Alaska lowers oil price forecast, expects deficit

ANCHORAGE, Alaska (Reuters) - Alaska revenue officials said on Tuesday they have lowered their expectations for North Slope crude oil prices and are expecting a much bigger budget deficit than earlier estimated.

Prices for Alaska North Slope crude are expected to average $63.28 a barrel for the current fiscal year, according to the new forecast released by the state Department of Revenue. That is a substantial decrease from the $77.66-a-barrel average price that the department forecast in December.

The revised forecast combines expected oil prices of roughly $40 a barrel over the second half of the fiscal year with the extremely high prices experienced several months ago. Prices for North Slope crude peaked in July at $144 a barrel. Alaska’s fiscal year ends June 30.

Production for the current fiscal year is expected to average 686,000 barrels a day, according to the new forecast. That is 3,000 barrels a day less than what was predicted in December.

With oil revenues accounting for nearly 90 percent of state general revenue, the new oil price forecast translates to a significant drop in money expected to flow into the treasury.

The budget deficit that was expected in December to amass to $450 million by the end of the fiscal year is now expected to be $1.2 billion more than that, Department of Revenue officials said.

In a statement, Gov. Sarah Palin said she plans $286.6 million in spending reductions in response to the drop in the price of oil but that legislators will probably have to authorize the spending of well over $1 billion in savings to make the current year’s budget balance.

“The more we reduce now, the less we will have to draw from savings at the end of the year,” Palin said in her statement. “With the drop in oil prices, it will require reductions in the budget and access to reserves to keep Alaskans employed and the economy moving.”

The current fiscal year’s budget authorized about $6 billion in spending, plus $1.17 billion that was allocated to various savings funds, for a total of $7.17 billion, the Republican governor said.

Legislative leaders, at a news conference in the state capitol in Juneau, said the expected $1.65 budget shortfall is serious and that the problem will get worse in fiscal 2010. But they said price volatility is a reason they socked money away in savings accounts when they could.

“When we have more money on the table we don’t go and bloat up government. And the revenue stream is a rollercoaster. In the years that we have surpluses, we put it aside. In the years that we don’t, we need to tighten our belts,” Sen. Lyman Hoffman, a Democrat, co-chairman of the Senate Finance Committee, said at the news conference.

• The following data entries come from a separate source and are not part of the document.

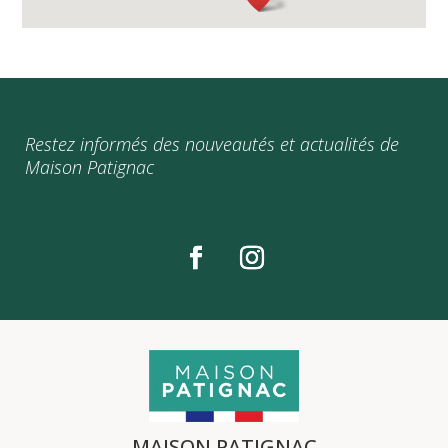
Restez informés des nouveautés et actualités de
Maison Patignac
MAISON PATIGNAC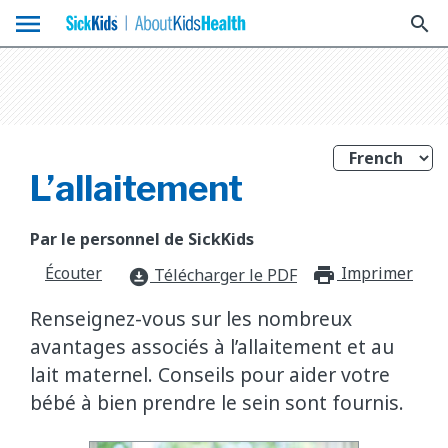
menu
search
L’allaitement
Par le personnel de SickKids
Écouter
Imprimer
print_f
Télécharger le PDF
download_for_offline
Renseignez-vous sur les nombreux
avantages associés à l’allaitement et au
lait maternel. Conseils pour aider votre
bébé à bien prendre le sein sont fournis.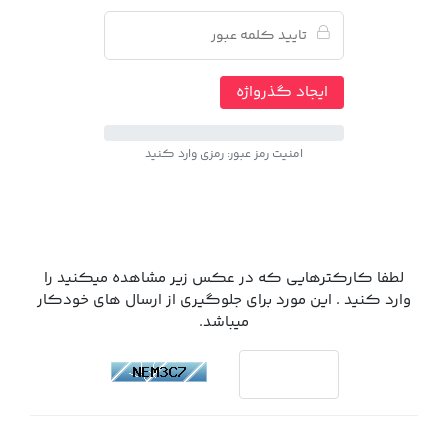
ایجاد گذرواژه
امنیت رمز عبور: رمزی وارد کنید
لطفا کارکترهایی که در عکس زیر مشاهده میکنید را
وارد کنید . این مورد برای جلوگیری از ارسال های خودکار
میباشد.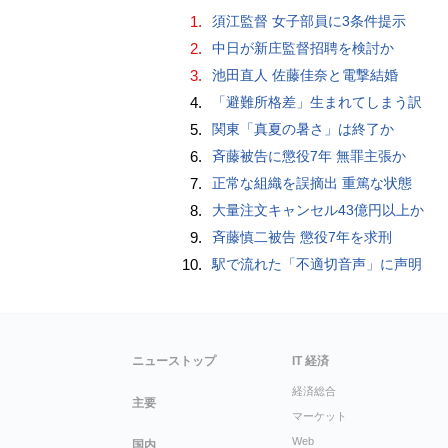
1.
須江監督 女子部員に3条件提示
2.
中日が新庄監督招聘を検討か
3.
池田直人 佐藤佳奈と電撃結婚
4.
「避難所格差」生まれてしまう訳
5.
関東「真夏の暑さ」は終了か
6.
斉藤被告に懲役7年 無罪主張か
7.
正常な組織を誤摘出 重篤な状態
8.
大量注文キャンセル43億円以上か
9.
斉藤慎二被告 懲役7年を求刑
10.
駅で流れた「不適切音声」に声明
ニューストップ
IT 経済
経済総合
主要
マーケット
Web
国内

“At this stage, I don’t think there that would be any major reductions in the operating budget, but use the revenues that we’ve set aside to level things out. The state operating budget should not be an up-and-down situation depending on what the price of oil is,” Hoffman said.

“We can’t overreact and slash and burn the operating account, or we’ll push the state into a recession,” said Sen. Bert Stedman, a Republican, Hoffman’s co-chairman at the finance committee.